National Geographic announced yesterday that we have lost a staggering 443 rhinos to poaching this year – a number that seems to climb exorbitantly on a daily basis. It’s with open arms that the country welcomes the sentencing of Hsu Hsien Lung to six years imprisonment for his part in rhino horn smuggling.
The Germiston Magistrate’s Court yesterday sentenced Chinese accused, Hsu Hsien Lung, who was arrested in May with almost 10 kilograms of rhino horn, to what some are calling a paltry six year prison sentence.
However, the Hawks’ MacIntosh Polela believes the sentence couldn’t have come at a better time:
I hope this serves as a warning. They will no longer be able to get away with just paying fines because they have a lot of money. They will sit and rot in jail for their crimes.
Ken Maggs, head of the Kruger National Park’s anti-poaching unit, says 21 poachers have thus far been killed in battles with park rangers and soldiers from the anti-poaching force, while a further 78 arrests have been made.
Unfortunately, the fatalities are a by-product of the value being put on rhino horn. The poachers come into the park armed with hunting rifles and assault weapons. We operate under the legal prescription of arrest, not to shoot to kill, but the poachers come prepared to fight.

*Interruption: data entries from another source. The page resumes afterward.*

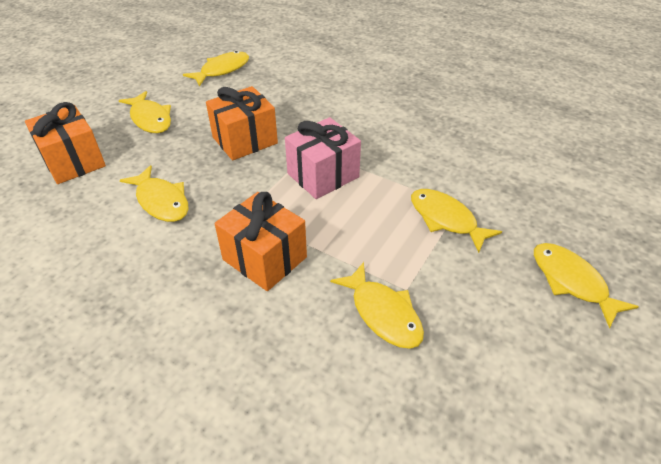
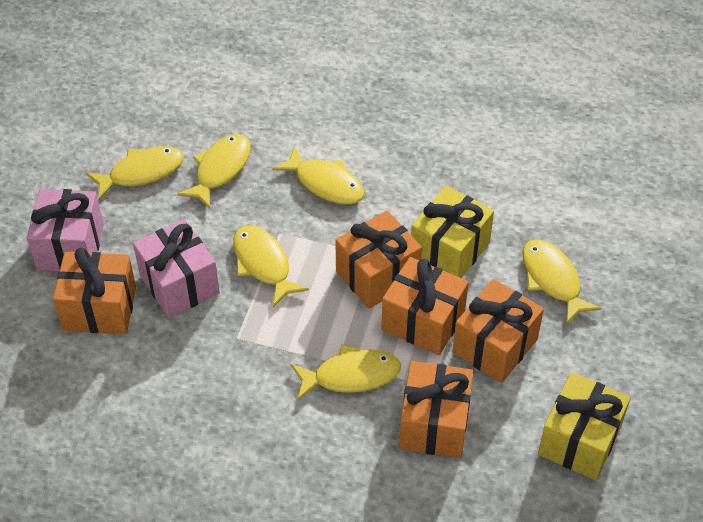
orange gift: [25,102,106,184] [206,86,278,161] [215,192,307,291] = 3 -> [53,248,136,334] [335,211,422,309] [381,257,469,355] [399,361,473,458] [452,279,544,383] = 5
pink gift: [285,117,361,199] = 1 -> [27,189,104,271] [133,219,220,318] = 2
yellow gift: none = 0 -> [411,186,494,278] [538,372,631,480] = 2

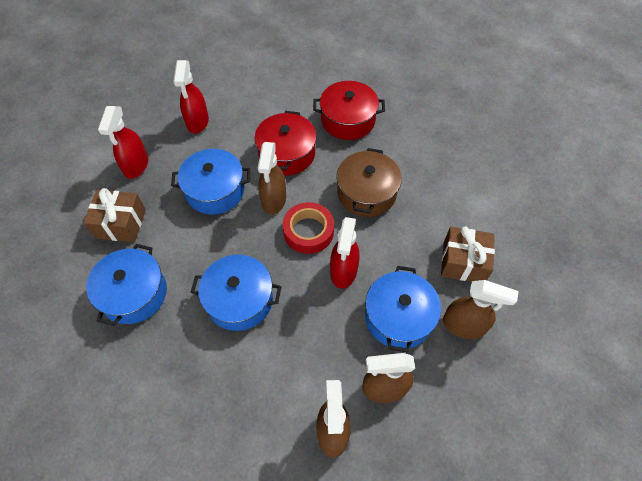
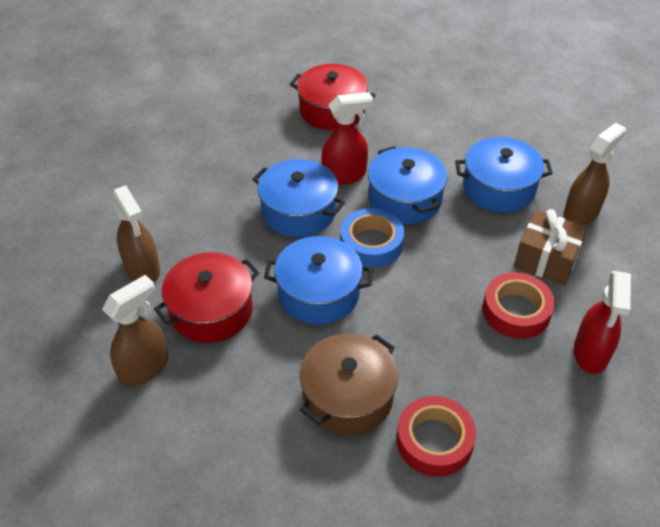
blue tape: none = 0 -> [340,208,404,268] = 1
brown gift: [83,188,146,242] [441,227,495,282] = 2 -> [514,209,588,285] = 1
brown spray bottle: [258,142,286,215] [316,380,351,458] [362,353,415,403] [443,280,519,339] = 4 -> [102,275,168,387] [111,185,160,282] [564,123,626,225] = 3
red spray bottle: [98,106,148,179] [173,60,209,134] [330,217,360,289] = 3 -> [321,92,373,185] [574,271,631,374] = 2
red tape: [283,202,334,254] = 1 -> [397,396,476,477] [482,272,555,339] = 2

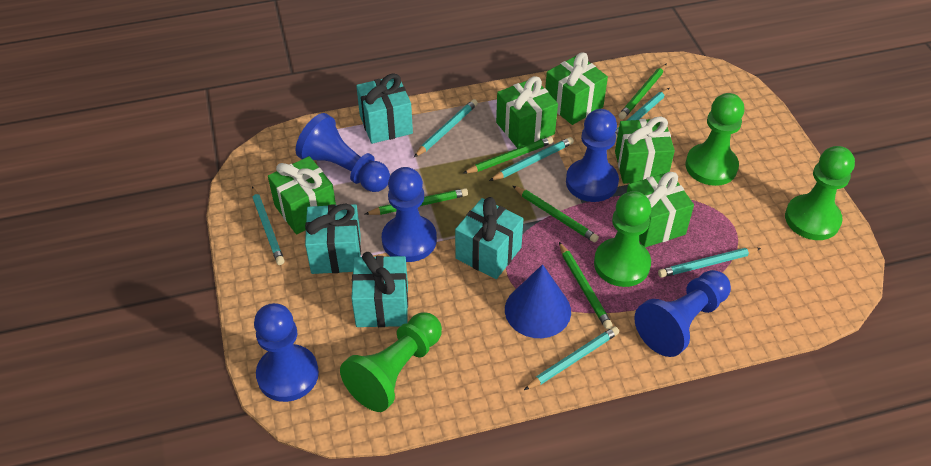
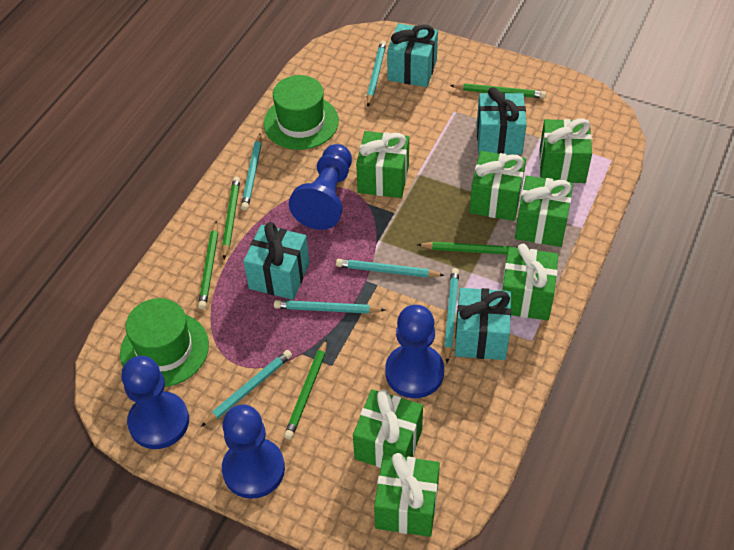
blue cone: [505,264,571,338] = 1 -> none = 0
blue pawn: [254,303,319,402] [296,113,390,192] [382,167,437,262] [566,109,619,202] [634,270,731,357] = 5 -> [121,356,189,449] [222,405,285,499] [289,144,352,230] [385,305,444,398] = 4
green gift: [268,156,336,234] [496,76,558,148] [545,52,608,125] [615,116,675,184] [627,172,694,247] = 5 -> [353,389,423,468] [356,131,409,198] [374,453,440,537] [469,151,526,221] [502,244,559,320] [515,176,573,247] [539,118,592,183] = 7
green hat: none = 0 -> [120,298,209,387] [264,75,339,150] = 2
green pawn: [340,312,442,412] [594,191,651,287] [685,93,744,186] [785,146,855,240] = 4 -> none = 0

They switch tactics, such as coming in by night rather than by day. And in the dark, you need to make split-second decisions, or risk leaving your family without a father.
Considering the fact that only 13 recorded rhino poaching incidents took place in 2007, the figures we attempt to digest today suggest the problem is very much out of control.
Maggs continues:
Unfortunately, there are still too many people who think of the target as just a rhino and therefore of such killings as simply another wildlife crime. It should in fact be seen as organized crime and get treated in the same way as gun-running, armed robbery, heists and hijacking.
It is not surprising that, considering the odds of getting caught or killed when committing those other crimes, more and more criminals are getting into the rhino-poaching business.
Chief executive of South African National Parks, Dr David Mabunda, wants co-operation with Mozambique’s police and military because he says that more often than not, more than 95 per cent of poaching incidents in the Park involve Mozambicans.
In 95 per cent of the cases – no, even more – Mozambicans are involved in the poaching. Many return in body bags. We don’t boast about killing people. Our purpose is to arrest them, also to gather information.
They should know the risk by now, but still they keep coming and the gangs keep multiplying.
The answer should come through joint operations between the South African and Mozambican security forces. Their Limpopo National Park [which forms part of the Great Limpopo Transfrontier Park with Kruger National Park] is supposed to serve as a buffer. It isn’t, and we need to talk to them about it.
According to Mabunda, South African Deputy President, Kgalema Motlanthe, and the national minister of environmental affairs, Edna Molewa, may have talks with the Mozambican government soon.